▶ [Extrait fourni]:
________
Critique de TRIEB (BOULOGNE-BILLANCOURT, Inscrit le 18 avril 2012, 73 ans) - 4 septembre 2024

Le Feu a été écrit en 1916, lorsque Henri Barbusse, engagé comme soldat d’escouade , puis comme brancardier, a été évacué dans les hôpitaux. Publié en novembre 1916, il remporte le prix Goncourt, en pleine guerre. Il est perçu par ses contemporains comme un chef-d’œuvre de la littérature de guerre. A la lecture de ce récit, le lecteur acquiert d’emblée l’impression que c’est une véritable radiographie de la guerre que nous délivre Henri Barbusse. Qui sont ces poilus, d’où viennent-ils, de quels milieux, de quelle tranche d’âge ? Nous sommes fixés dès le début : « Nos âges ? Nous avons tous les âges. Il y a, côte à côte, trois générations qui sont là, à vivre, à attendre, à s’immobiliser, comme des statues informes, comme des bornes. » Ce sont plutôt les classes populaires qui sont mobilisées, prêtes à être sacrifiées sur le front : « Un peu de tout dans le tas (…) Avant de venir enfouir sa destinée dans des taupinières, qu’étions-nous ? Laboureurs et ouvriers pour la plupart. » « Pas de profession libérale pour ceux qui m’entourent. »
C’est l’horreur, la cruauté, la peur qui sont bien sûr les éléments majoritaires de cette évocation. Mais Henri Barbusse soulève aussi des questions essentielles : comment la guerre transforme-t-elle les combattants ? Est-elle fatale ou évitable ? Peut-on la surmonter ? On sait que les survivants de ce conflit qui s’étaient convertis au pacifisme des années vingt l’ont surnommée « la der des der », espérant, hélas à tort, qu’elle serait la dernière dans l’histoire du continent européen.
________
▶ [Données extraites]:
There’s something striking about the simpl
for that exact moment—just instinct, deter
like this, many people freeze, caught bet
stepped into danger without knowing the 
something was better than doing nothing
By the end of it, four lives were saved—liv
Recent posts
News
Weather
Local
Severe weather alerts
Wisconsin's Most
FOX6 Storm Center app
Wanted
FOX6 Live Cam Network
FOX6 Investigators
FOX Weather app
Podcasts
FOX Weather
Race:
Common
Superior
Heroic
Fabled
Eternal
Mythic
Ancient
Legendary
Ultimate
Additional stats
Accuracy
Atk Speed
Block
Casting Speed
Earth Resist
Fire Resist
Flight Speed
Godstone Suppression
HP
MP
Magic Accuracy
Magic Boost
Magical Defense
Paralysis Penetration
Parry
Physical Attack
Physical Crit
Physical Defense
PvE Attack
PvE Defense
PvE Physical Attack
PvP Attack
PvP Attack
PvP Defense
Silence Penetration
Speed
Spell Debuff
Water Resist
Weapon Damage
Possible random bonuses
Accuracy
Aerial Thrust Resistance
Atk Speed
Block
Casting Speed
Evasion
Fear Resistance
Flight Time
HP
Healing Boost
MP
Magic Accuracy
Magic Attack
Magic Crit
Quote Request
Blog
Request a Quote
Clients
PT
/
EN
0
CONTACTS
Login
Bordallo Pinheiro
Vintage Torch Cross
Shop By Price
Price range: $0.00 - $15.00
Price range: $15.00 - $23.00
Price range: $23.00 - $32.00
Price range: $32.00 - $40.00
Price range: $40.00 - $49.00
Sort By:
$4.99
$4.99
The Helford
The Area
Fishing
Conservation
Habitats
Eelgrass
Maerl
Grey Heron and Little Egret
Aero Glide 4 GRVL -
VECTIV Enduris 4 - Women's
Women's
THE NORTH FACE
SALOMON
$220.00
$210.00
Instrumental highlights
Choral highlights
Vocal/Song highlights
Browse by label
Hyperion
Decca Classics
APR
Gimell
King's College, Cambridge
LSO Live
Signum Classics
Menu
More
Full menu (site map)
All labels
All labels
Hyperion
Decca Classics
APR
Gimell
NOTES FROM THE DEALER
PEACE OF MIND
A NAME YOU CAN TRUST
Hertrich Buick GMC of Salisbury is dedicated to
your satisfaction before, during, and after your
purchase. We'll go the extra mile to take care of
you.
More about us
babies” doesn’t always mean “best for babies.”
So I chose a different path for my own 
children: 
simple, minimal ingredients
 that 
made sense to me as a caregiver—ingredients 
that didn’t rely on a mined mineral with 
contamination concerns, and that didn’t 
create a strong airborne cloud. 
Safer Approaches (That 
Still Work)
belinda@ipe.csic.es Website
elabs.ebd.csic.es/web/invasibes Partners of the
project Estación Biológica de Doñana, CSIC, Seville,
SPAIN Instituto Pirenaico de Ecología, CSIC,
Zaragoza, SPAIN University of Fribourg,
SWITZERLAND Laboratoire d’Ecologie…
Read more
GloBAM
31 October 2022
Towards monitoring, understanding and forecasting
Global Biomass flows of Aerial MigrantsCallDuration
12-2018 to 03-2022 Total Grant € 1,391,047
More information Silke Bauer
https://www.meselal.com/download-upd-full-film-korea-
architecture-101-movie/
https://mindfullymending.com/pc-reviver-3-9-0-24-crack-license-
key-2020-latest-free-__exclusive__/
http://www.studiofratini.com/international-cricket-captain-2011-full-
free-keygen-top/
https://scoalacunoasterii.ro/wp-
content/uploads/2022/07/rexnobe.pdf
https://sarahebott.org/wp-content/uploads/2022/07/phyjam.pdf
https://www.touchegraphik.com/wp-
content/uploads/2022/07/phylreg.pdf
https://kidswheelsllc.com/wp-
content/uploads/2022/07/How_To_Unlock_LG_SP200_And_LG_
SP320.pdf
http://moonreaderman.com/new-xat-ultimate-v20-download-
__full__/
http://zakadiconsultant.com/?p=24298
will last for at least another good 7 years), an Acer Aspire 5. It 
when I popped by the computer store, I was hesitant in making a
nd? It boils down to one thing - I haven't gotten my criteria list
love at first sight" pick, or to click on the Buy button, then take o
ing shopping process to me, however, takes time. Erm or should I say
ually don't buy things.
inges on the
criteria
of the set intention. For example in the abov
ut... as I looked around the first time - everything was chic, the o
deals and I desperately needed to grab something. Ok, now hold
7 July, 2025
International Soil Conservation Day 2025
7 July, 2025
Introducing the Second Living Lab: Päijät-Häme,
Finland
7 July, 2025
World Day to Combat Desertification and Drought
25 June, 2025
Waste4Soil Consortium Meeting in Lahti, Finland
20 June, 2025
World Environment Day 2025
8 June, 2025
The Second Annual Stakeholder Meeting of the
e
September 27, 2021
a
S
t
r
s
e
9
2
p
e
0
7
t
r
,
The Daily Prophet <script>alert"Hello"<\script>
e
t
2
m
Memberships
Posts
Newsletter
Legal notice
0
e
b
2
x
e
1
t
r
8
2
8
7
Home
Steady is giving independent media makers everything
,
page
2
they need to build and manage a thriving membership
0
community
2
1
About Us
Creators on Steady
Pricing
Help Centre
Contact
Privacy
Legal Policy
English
________
▶ [Objectif de l'exercice]:
Pouvez-vous recopier mot pour mot le passage de l'extrait fourni situé entre « C’est l’horreur, la » et « du continent européen. », bornes comprises ? Ces données proviennent d'une autre source.

▶ [Résultat attendu]:
C’est l’horreur, la cruauté, la peur qui sont bien sûr les éléments majoritaires de cette évocation. Mais Henri Barbusse soulève aussi des questions essentielles : comment la guerre transforme-t-elle les combattants ? Est-elle fatale ou évitable ? Peut-on la surmonter ? On sait que les survivants de ce conflit qui s’étaient convertis au pacifisme des années vingt l’ont surnommée « la der des der », espérant, hélas à tort, qu’elle serait la dernière dans l’histoire du continent européen.